→ Problem: The answer must be every line of the records below that holds the word "lines".
---+---
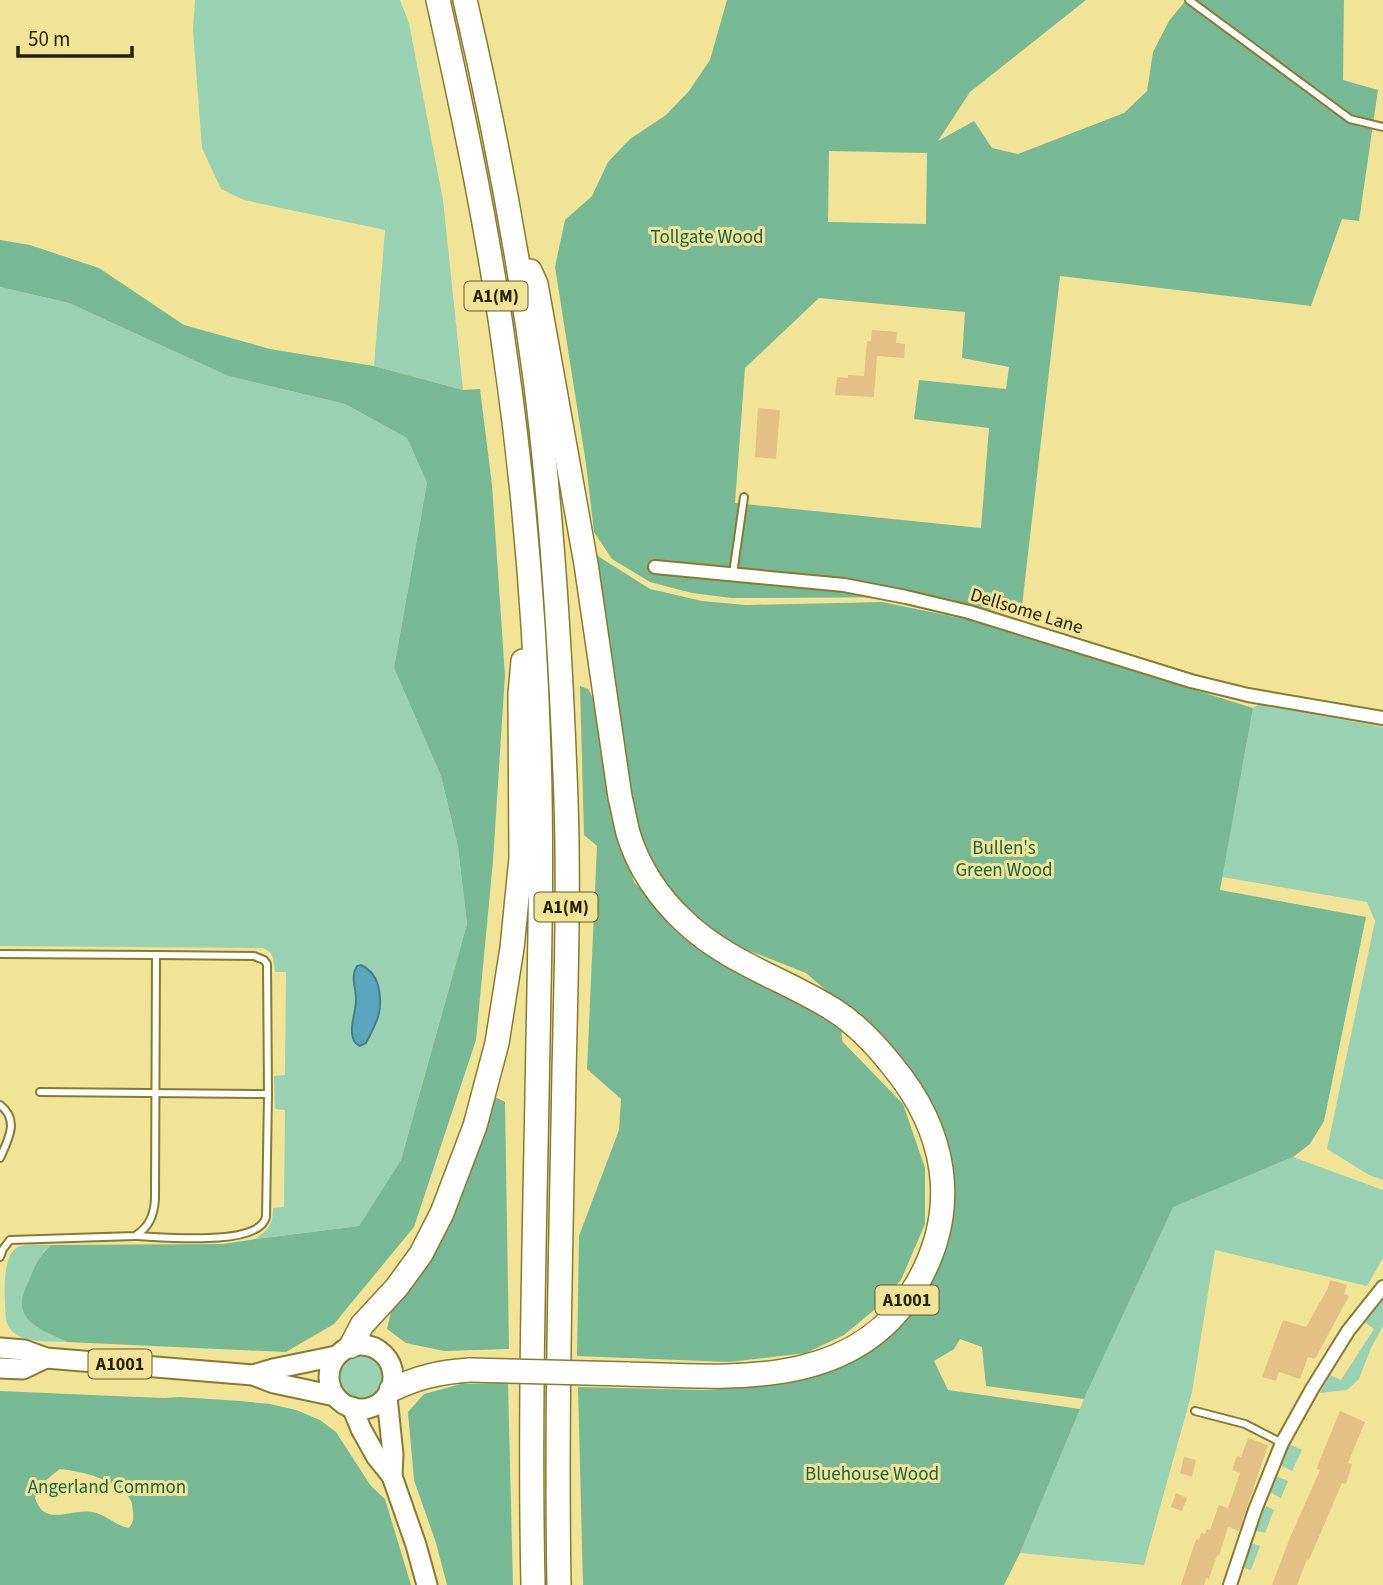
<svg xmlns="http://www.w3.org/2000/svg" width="1383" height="1585" font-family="'Source Sans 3',sans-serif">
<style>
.green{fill:#99d2b2}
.forest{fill:#78b995;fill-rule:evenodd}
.water{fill:#58a7be;stroke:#497e85;stroke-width:2}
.building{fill:#e3c086}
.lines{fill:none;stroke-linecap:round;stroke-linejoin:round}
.lane-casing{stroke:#887b2d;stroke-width:10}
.street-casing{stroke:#887b2d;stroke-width:16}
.primary-casing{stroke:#887b2d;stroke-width:23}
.highway-casing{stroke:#887b2d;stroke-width:26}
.lane{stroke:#fff;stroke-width:6}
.street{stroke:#fff;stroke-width:12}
.primary{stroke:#fff;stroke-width:19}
.highway{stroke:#fff;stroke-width:23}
.highway-bridge-casing{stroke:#887b2d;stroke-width:26;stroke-linecap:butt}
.highway-bridge{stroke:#fff;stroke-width:23}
.labels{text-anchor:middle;stroke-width:6;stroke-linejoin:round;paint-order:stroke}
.shield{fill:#f2e497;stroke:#635b2e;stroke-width:2}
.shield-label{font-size:18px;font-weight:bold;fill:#262001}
.park-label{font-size:19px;fill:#196543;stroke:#f2e497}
.street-label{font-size:19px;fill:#262001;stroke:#f2e497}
</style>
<rect width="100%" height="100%" fill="#f2e497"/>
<g class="green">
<polygon points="195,0 400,0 409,23 443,200 463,390 374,366 385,230 244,200 221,189 202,148 193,30"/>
<path d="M0 287 69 303 228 376 345 404 407 438 427 483 394 668 441 776 458 847 467 924 401 1160 359 1226 255 1239C269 1230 273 1224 273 1208L284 1207 285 1110 275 1109 274 1076 285 1075 286 972H275L273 958 270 952 263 948 0 946Z"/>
<polygon points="1259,704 1383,727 1383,1180 1369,1175 1327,1149 1375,921 1367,902 1222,877 1253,708"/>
<polygon points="1293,1157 1383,1190 1383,1258 1367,1286 1215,1250 1192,1392 1144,1565 1020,1553 1084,1399 1173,1206"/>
<path d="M51 1245 44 1251 36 1327 67 1342C47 1341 12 1345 6 1320 5 1302 0 1256 18 1247 28 1244 41 1245 51 1245Z"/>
<polygon points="1383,1298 1383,1326 1371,1348 1359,1379 1347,1390 1320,1393 1330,1375 1341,1380 1374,1329 1364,1322"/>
<circle cx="361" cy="1377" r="22"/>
<polygon points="1291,1445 1302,1450 1292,1471 1282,1466 1281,1464 1288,1447"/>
<path d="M1278 1477 1288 1481 1281 1498 1271 1493C1269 1487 1273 1481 1278 1477Z"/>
<polygon points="1266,1506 1274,1510 1265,1533 1257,1531 1255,1528 1262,1509"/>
<polygon points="1251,1543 1260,1546 1251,1570 1242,1567"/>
</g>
<g class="forest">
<path d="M727 0H1086L970 92 938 141 974 121 992 148 1018 154 1124 113 1147 91 1153 52 1169 21 1186 0H1344L1343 80 1378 90 1359 221 1342 219 1311 306 1060 276 1021 615 913 597 763 598H731L692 593 650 582 612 559 594 532 586 464 555 267 565 220 592 196 608 162 630 139 666 115 689 91 710 60ZM829 151 927 153 926 224 828 222ZM819 298 965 312 962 358 1009 367 1006 389 919 380 914 419 989 428 981 528 735 503 745 368Z"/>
<path d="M0 240 30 245 99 268 184 325 270 349 374 366 463 390 480 389 492 485 505 675 493 861 476 1040 414 1227 334 1324 286 1352 67 1342C52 1334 23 1326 22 1305 21 1296 27 1285 30 1278 35 1265 41 1254 51 1245L223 1244 256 1239 359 1226 401 1160 467 924 458 847 441 776 394 668 427 483 407 438 345 404 228 376 69 303 0 287Z"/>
<polygon points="593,553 650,589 702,601 746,605 882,602 970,620 1253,708 1220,890 1366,917 1324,1121 1310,1144 1293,1157 1173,1207 1084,1399 986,1386 982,1347 960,1339 954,1349 934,1361 948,1390 1080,1409 1020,1553 1004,1585 583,1585 578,1387 706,1390 776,1385 823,1372 925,1286 950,1162 890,1046 806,973 719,939 670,893 642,841 615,712"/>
<polygon points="580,686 588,689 598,707 612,809 634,882 679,931 841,1027 842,1041 903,1104 925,1168 925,1224 901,1280 874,1310 844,1335 806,1353 729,1362 577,1356 579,1236 619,1130 621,1099 587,1069 597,846 584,835"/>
<polygon points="491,1095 505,1102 509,1349 444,1351 406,1343 387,1329 393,1302"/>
<polygon points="508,1383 513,1585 447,1585 436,1543 414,1480 408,1412 424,1394 461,1384"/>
<path d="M0 1391 115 1396 164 1398 180 1397 240 1401 270 1404 296 1410 320 1420 336 1432 365 1477 371 1486 385 1499 411 1585H0ZM60 1469C80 1471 121 1480 131 1501 133 1505 132 1509 133 1512 134 1520 133 1522 129 1528 116 1526 107 1515 93 1512 70 1508 45 1528 35 1498 40 1485 49 1477 60 1469Z"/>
</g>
<path class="water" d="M361 965C370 969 375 975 378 985 384 1010 377 1022 366 1043L360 1046C354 1043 353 1040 352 1033 351 1022 356 1011 356 999 356 987 350 977 357 966Z"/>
<g class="building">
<polygon points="872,330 897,332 896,343 905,344 904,358 877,356 874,397 835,395 837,377 848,378 848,375 864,376 867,341 871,341"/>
<polygon points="758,408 780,410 776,459 755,457"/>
<polygon points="1330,1280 1347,1285 1344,1294 1349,1296 1315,1359 1308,1357 1300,1379 1279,1372 1276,1381 1262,1377 1283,1320 1306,1327 1328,1288"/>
<polygon points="1340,1411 1365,1422 1348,1463 1352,1464 1346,1484 1342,1483 1309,1560 1307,1559 1297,1585 1272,1585 1289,1540 1320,1470 1317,1469 1319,1462"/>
<polygon points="1248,1438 1268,1445 1239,1531 1228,1527 1219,1556 1217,1555 1209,1579 1206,1578 1204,1585 1181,1585 1196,1539 1199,1540 1201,1533 1205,1534 1207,1529 1210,1530 1219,1505 1228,1508 1240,1473 1232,1470 1237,1456 1241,1457"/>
<polygon points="1184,1457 1196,1460 1192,1477 1180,1473"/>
<polygon points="1176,1493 1187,1498 1182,1511 1171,1507"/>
</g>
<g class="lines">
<g class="lane-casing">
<g id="lane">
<polyline points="1189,0 1350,119 1383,127"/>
<polyline points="733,574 744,497"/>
<path d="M0 954 156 955 155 1199C154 1216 149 1227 135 1236L10 1240 3 1249 0 1257"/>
<polyline points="40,1092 268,1094"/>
<path d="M0 1105C20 1120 8 1140 0 1158"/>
<path d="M137 1236C163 1237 259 1247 266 1217L268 1094 267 964 264 960 254 956 156 955"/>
<polyline points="1195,1411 1245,1424 1282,1443"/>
</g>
</g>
<g class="street-casing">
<g id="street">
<polyline points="655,567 844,585 906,597 969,612 1191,681 1248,695 1383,718"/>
<polyline points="1230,1585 1255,1510 1282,1443 1312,1389 1348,1331 1383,1287"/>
</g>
</g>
<g class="primary-casing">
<g id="primary">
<circle cx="361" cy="1377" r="32"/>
<polyline points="0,1348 24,1350 46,1358 253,1375 274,1383 335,1396"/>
<polyline points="0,1368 23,1369 46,1358"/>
<polyline points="253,1375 273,1369 336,1356"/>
<polyline points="387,1397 393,1455 392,1476"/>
<polyline points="352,1407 361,1429 376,1456 392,1476 416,1545 427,1585"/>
</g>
</g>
<g class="highway-casing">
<g id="highway">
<path d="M438 0C464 117 489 235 505 354 524 486 535 619 539 753 542 849 540 945 538 1041 535 1222 529 1404 533 1585"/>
<path d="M465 0C494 125 518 251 535 378 553 518 561 660 566 801 569 891 566 982 564 1073 561 1244 556 1414 559 1585"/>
<path d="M530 271 536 284 586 564 620 797C623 809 625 821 628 833 638 867 659 898 684 921 726 962 785 979 834 1010 856 1024 875 1044 891 1064 946 1130 961 1207 917 1284 856 1391 731 1377 627 1374"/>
<polyline points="351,1346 362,1325 397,1287 421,1254 442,1213 475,1126 497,1043 512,948 521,858 520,694 523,661"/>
<path d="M391 1390C418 1377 440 1372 470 1370"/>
</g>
</g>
<use href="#lane" class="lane"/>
<use href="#street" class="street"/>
<use href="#primary" class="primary"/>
<use href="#highway" class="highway"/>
<g class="highway-bridge-casing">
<polyline id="highway-bridge" points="470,1370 627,1374"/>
</g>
<use href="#highway-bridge" class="highway-bridge"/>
</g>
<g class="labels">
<g class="shield">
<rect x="464.5" y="281.5" width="63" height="29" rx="5"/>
<rect x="534.5" y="892.5" width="63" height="29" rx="5"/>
<rect x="875.5" y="1285.5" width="63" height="29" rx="5"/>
<rect x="88.5" y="1349.5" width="63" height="29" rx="5"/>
</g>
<g class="shield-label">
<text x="496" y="302">A1(M)</text>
<text x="566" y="913">A1(M)</text>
<text x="907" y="1306">A1001</text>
<text x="120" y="1370">A1001</text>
</g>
<g class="park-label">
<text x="707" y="243">Tollgate Wood</text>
<text x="1004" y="854">Bullen's<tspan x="1004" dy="22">Green Wood</tspan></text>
<text x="872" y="1480">Bluehouse Wood</text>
<text x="107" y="1493">Angerland Common</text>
</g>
<g class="street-label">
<text transform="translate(1027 610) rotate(17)" y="7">Dellsome Lane</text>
</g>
</g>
<path d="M18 46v10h114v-10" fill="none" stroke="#262001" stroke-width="3.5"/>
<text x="28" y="46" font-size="21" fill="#262001" stroke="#f2e497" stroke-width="5" paint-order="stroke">50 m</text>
</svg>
---+---
→ Answer section:
.lines{fill:none;stroke-linecap:round;stroke-linejoin:round}
<g class="lines">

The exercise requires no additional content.